Extracted page text data:
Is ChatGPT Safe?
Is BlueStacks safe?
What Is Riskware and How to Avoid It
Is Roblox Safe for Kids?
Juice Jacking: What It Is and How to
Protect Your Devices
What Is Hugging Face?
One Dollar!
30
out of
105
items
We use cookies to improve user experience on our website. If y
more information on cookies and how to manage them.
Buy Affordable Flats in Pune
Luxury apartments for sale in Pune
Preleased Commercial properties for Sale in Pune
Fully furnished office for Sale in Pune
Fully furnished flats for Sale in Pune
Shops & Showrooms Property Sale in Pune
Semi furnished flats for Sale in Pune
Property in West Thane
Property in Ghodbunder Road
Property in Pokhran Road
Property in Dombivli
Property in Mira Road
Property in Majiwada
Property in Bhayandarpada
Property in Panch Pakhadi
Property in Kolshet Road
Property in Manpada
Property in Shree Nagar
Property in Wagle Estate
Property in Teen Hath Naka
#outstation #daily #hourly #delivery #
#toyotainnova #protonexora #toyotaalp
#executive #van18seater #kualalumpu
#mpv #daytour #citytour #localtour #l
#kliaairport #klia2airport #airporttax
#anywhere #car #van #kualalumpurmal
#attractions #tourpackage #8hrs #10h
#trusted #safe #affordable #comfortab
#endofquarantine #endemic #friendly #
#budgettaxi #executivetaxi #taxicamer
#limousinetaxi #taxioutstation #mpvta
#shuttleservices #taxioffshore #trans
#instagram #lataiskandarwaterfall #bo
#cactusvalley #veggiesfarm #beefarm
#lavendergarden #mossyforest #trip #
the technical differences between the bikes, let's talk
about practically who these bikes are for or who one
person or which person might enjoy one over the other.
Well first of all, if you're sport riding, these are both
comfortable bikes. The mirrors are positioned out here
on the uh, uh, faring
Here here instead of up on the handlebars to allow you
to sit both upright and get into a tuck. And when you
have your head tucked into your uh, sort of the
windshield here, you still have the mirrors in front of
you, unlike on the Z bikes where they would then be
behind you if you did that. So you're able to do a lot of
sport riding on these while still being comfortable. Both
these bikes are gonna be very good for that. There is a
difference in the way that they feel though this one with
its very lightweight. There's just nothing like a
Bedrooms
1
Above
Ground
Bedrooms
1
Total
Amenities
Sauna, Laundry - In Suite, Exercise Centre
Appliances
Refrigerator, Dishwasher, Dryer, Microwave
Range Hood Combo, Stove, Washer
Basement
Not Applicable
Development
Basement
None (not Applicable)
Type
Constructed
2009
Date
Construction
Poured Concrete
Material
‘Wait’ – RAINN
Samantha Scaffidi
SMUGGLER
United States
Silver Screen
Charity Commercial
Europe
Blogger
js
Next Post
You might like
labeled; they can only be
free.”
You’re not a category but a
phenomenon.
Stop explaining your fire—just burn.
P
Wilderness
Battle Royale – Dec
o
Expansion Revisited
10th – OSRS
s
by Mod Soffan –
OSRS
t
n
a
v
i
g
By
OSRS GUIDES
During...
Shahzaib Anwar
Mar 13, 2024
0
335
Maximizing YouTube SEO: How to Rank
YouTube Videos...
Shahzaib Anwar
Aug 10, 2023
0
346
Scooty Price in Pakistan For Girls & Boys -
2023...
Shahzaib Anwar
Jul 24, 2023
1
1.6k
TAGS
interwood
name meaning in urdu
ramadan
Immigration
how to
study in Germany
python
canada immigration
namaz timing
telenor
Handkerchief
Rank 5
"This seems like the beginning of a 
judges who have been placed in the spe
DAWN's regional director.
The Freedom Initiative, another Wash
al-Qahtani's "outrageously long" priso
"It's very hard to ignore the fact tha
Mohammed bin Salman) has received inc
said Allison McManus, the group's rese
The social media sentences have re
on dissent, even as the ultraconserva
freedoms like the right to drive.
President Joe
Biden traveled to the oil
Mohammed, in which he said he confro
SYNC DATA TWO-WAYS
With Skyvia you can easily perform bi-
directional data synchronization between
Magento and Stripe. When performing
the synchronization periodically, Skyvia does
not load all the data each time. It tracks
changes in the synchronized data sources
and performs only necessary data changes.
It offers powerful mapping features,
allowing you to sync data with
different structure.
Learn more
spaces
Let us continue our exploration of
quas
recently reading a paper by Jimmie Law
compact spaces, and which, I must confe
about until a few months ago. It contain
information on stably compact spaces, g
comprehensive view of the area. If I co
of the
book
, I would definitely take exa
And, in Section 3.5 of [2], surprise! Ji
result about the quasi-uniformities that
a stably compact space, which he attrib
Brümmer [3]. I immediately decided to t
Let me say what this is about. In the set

## WHAT YOU ARE ASKED TO DO
Without leaving anything out, quote all the data.

## RESULT BELOW
Is ChatGPT Safe?
Is BlueStacks safe?
What Is Riskware and How to Avoid It
Is Roblox Safe for Kids?
Juice Jacking: What It Is and How to
Protect Your Devices
What Is Hugging Face?
One Dollar!
30
out of
105
items
We use cookies to improve user experience on our website. If y
more information on cookies and how to manage them.
Buy Affordable Flats in Pune
Luxury apartments for sale in Pune
Preleased Commercial properties for Sale in Pune
Fully furnished office for Sale in Pune
Fully furnished flats for Sale in Pune
Shops & Showrooms Property Sale in Pune
Semi furnished flats for Sale in Pune
Property in West Thane
Property in Ghodbunder Road
Property in Pokhran Road
Property in Dombivli
Property in Mira Road
Property in Majiwada
Property in Bhayandarpada
Property in Panch Pakhadi
Property in Kolshet Road
Property in Manpada
Property in Shree Nagar
Property in Wagle Estate
Property in Teen Hath Naka
#outstation #daily #hourly #delivery #
#toyotainnova #protonexora #toyotaalp
#executive #van18seater #kualalumpu
#mpv #daytour #citytour #localtour #l
#kliaairport #klia2airport #airporttax
#anywhere #car #van #kualalumpurmal
#attractions #tourpackage #8hrs #10h
#trusted #safe #affordable #comfortab
#endofquarantine #endemic #friendly #
#budgettaxi #executivetaxi #taxicamer
#limousinetaxi #taxioutstation #mpvta
#shuttleservices #taxioffshore #trans
#instagram #lataiskandarwaterfall #bo
#cactusvalley #veggiesfarm #beefarm
#lavendergarden #mossyforest #trip #
the technical differences between the bikes, let's talk
about practically who these bikes are for or who one
person or which person might enjoy one over the other.
Well first of all, if you're sport riding, these are both
comfortable bikes. The mirrors are positioned out here
on the uh, uh, faring
Here here instead of up on the handlebars to allow you
to sit both upright and get into a tuck. And when you
have your head tucked into your uh, sort of the
windshield here, you still have the mirrors in front of
you, unlike on the Z bikes where they would then be
behind you if you did that. So you're able to do a lot of
sport riding on these while still being comfortable. Both
these bikes are gonna be very good for that. There is a
difference in the way that they feel though this one with
its very lightweight. There's just nothing like a
Bedrooms
1
Above
Ground
Bedrooms
1
Total
Amenities
Sauna, Laundry - In Suite, Exercise Centre
Appliances
Refrigerator, Dishwasher, Dryer, Microwave
Range Hood Combo, Stove, Washer
Basement
Not Applicable
Development
Basement
None (not Applicable)
Type
Constructed
2009
Date
Construction
Poured Concrete
Material
‘Wait’ – RAINN
Samantha Scaffidi
SMUGGLER
United States
Silver Screen
Charity Commercial
Europe
Blogger
js
Next Post
You might like
labeled; they can only be
free.”
You’re not a category but a
phenomenon.
Stop explaining your fire—just burn.
P
Wilderness
Battle Royale – Dec
o
Expansion Revisited
10th – OSRS
s
by Mod Soffan –
OSRS
t
n
a
v
i
g
By
OSRS GUIDES
During...
Shahzaib Anwar
Mar 13, 2024
0
335
Maximizing YouTube SEO: How to Rank
YouTube Videos...
Shahzaib Anwar
Aug 10, 2023
0
346
Scooty Price in Pakistan For Girls & Boys -
2023...
Shahzaib Anwar
Jul 24, 2023
1
1.6k
TAGS
interwood
name meaning in urdu
ramadan
Immigration
how to
study in Germany
python
canada immigration
namaz timing
telenor
Handkerchief
Rank 5
"This seems like the beginning of a 
judges who have been placed in the spe
DAWN's regional director.
The Freedom Initiative, another Wash
al-Qahtani's "outrageously long" priso
"It's very hard to ignore the fact tha
Mohammed bin Salman) has received inc
said Allison McManus, the group's rese
The social media sentences have re
on dissent, even as the ultraconserva
freedoms like the right to drive.
President Joe
Biden traveled to the oil
Mohammed, in which he said he confro
SYNC DATA TWO-WAYS
With Skyvia you can easily perform bi-
directional data synchronization between
Magento and Stripe. When performing
the synchronization periodically, Skyvia does
not load all the data each time. It tracks
changes in the synchronized data sources
and performs only necessary data changes.
It offers powerful mapping features,
allowing you to sync data with
different structure.
Learn more
spaces
Let us continue our exploration of
quas
recently reading a paper by Jimmie Law
compact spaces, and which, I must confe
about until a few months ago. It contain
information on stably compact spaces, g
comprehensive view of the area. If I co
of the
book
, I would definitely take exa
And, in Section 3.5 of [2], surprise! Ji
result about the quasi-uniformities that
a stably compact space, which he attrib
Brümmer [3]. I immediately decided to t
Let me say what this is about. In the set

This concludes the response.